Studio: Cleaning Data
Getting Started
For this week’s studio, you will be continuing your work on the same spreadsheet you practiced with in the Exercises: Cleaning Data section and working with a partner.
After spending some time identifying parts of the dataset that need to be cleaned we can begin restructuring our spreadsheet. Some things that were identified during the exercises are as follows:
- Missing data
- Invalid email addresses
- Outliers within the
transaction_total
column - Unnecessary and redundant data that can be purged
The primary reason for analyzing this data is to better understand what each user is spending based on current employer and location. Keep this in mind as you begin to work through the prompts below and make decisions related to your dataset.
Handle Missing Data and Outliers
Looking at the missing data and think about the following before you consider any action steps:
- Should the entire row of data be removed if it only contains one piece of missing data?
- Are there any value types that can be imputed based on existing values?
- Are there any values that can be replaced?
Let us begin by removing rows with missing data that you have decided are not worth keeping.
Create a filter for your spreadsheet. You can do so by clicking the top-left corner of your spreadsheet, clicking on
Data
>Create a filter
.Consider the interquartile range:
- What values within the
transaction_total
column should be considered outliers and removed fromthe dataset?- Is there any action that can be taken to adjust these values?

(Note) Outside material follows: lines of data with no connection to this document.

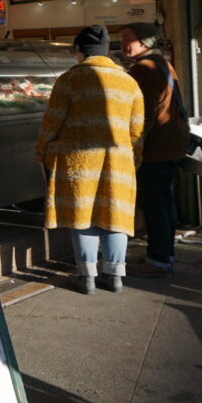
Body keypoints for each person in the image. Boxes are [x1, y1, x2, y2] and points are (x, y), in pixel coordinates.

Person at [36, 25, 145, 295]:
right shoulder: (129, 82)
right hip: (118, 159)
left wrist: (42, 150)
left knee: (82, 216)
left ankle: (87, 278)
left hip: (77, 160)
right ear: (107, 52)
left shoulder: (68, 80)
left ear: (79, 52)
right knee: (114, 216)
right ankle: (115, 276)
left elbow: (52, 122)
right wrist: (135, 157)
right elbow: (137, 129)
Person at [119, 23, 191, 278]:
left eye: (128, 38)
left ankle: (158, 261)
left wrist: (133, 146)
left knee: (154, 204)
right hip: (172, 143)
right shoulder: (161, 63)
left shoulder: (144, 69)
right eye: (122, 38)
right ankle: (163, 254)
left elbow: (142, 114)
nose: (123, 43)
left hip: (156, 147)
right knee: (164, 201)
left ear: (144, 42)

Consider revisiting the Summary Statistics with Google Sheets section.
Remove Unnecessary and Redundant Data
Is there any other redundant or duplicated data within the spreadsheet? Knowing that email addresses must be unique by nature, check to see if there are any duplicates within column C. You can do so by applying conditional formatting and using a COUNTIF
formula like so: =COUNTIF(C:C,C2)>1
. This will check to see if there is more than one occurence within the column.
- After you have identified whether or not there is duplicate emails, decide on a strategy to remove them from the dataset.
Discuss with your partner on other columns you think can be removed. If there are any columns that you decide are worth dropping consider what to do with the data: - Do you remove it compeltely? - Should you store it another location for future reference?
Filter out Inconsistencies
- Hide or remove all rows that contain invalid emails. This includes emails that start with an
@
sign and emails that do not have an@
sign. - Consider capitalization of names, employers, and locations:
- Should they be left alone?
- Would it be worthwhile to convert all values to lowercase?
Submitting Your Work
When finished make sure to save your changes and add your spreadsheet to your google drive.
Copy the link to your spreadsheet and paste it into the submission box in Canvas for Studio: Cleaning Data and click Submit.